_Excerpt:_
▼
Governor of Ifriqiya
- In office 688–703
- Monarch: Abd al-Malik ibn Marwan
- Preceded by: Zuhayr ibn Qays
- Succeeded by: Musa ibn Nusayr

Personal details
- Died: 700s
- Religion: Islam

Military service
- Allegiance: Umayyad Caliphate
- Branch/service: Umayyad Army
- Battles/wars: Muslim conquest of the Maghreb Battle of Meskiana; Battle of Carthage; Battle of Tabarka; ;

= Hassan ibn al-Nu'man =

Umayyad general (died 705)

Hassan ibn al-Nu'man al-Ghassani (حسان بن النعمان الغساني) was an Arab general of the Umayyad Caliphate who led the final Muslim conquest of Ifriqiya, firmly establishing Islamic rule in the region. Appointed by Caliph Abd al-Malik, Hassan launched a series of campaigns during the closing years of the 7th century, during which he defeated the Byzantines and the Berbers led by al-Kahina. The Byzantine capital of Carthage was destroyed in 698 and the nearby city of Tunis was founded in the following year. In Kairouan, Hassan set up a Muslim administration for the province to collect taxes from its Christian inhabitants and pay the troops. He enrolled thousands of Berbers into the army, which proved critical to later Muslim military successes in the Maghreb and the Iberian Peninsula. He was ultimately ousted from his post by the governor of Egypt, Abd al-Aziz ibn Marwan, due to a power struggle for influence over Ifriqiya.

==Origins==
Hassan ibn al-Nu'man hailed from the Ghassanid tribe, which militarily led the Arab tribal confederates of the Byzantine Empire in Syria in the century preceding the Muslim conquest of the region in the 630s. Part of the tribe remained Christian following the conquest and migrated to the remaining territories of the Byzantine Empire, but some tribesmen remained in Syria and formed part of the Syrian army, the core of the Umayyad military.
▲
_Dataset records:_
▼
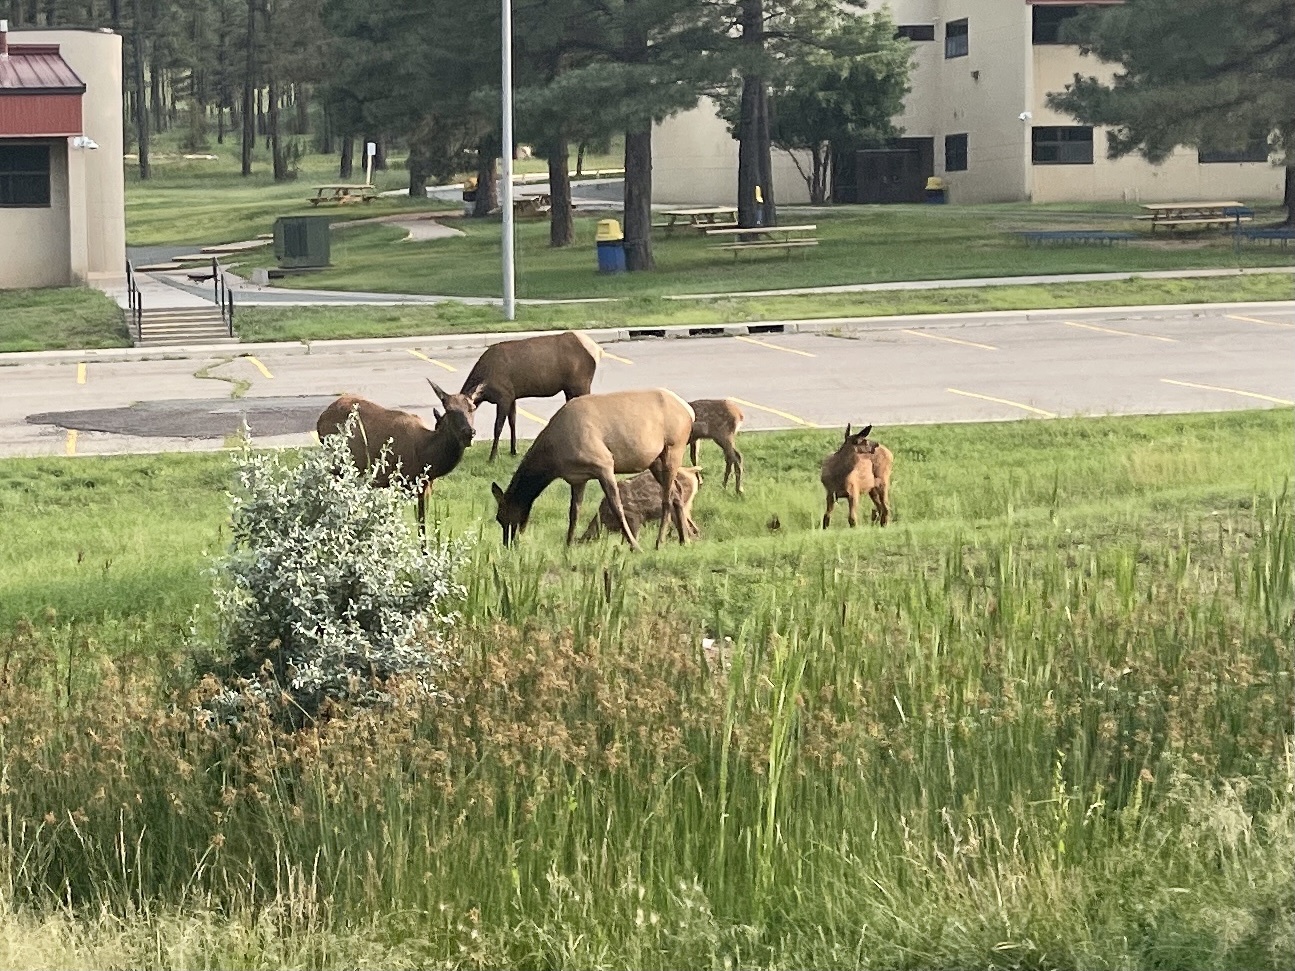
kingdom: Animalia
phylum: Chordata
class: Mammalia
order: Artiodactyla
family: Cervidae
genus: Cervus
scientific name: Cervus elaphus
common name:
▲
_Given exercise:_
Reproduce the stretch of the Hassan ibn al-Nu'man text from "Military service" through "general (died 705)", changing "Allegiance" to "Loyalty".

_Expected answer:_
Military service
- Loyalty: Umayyad Caliphate
- Branch/service: Umayyad Army
- Battles/wars: Muslim conquest of the Maghreb Battle of Meskiana; Battle of Carthage; Battle of Tabarka; ;

= Hassan ibn al-Nu'man =

Umayyad general (died 705)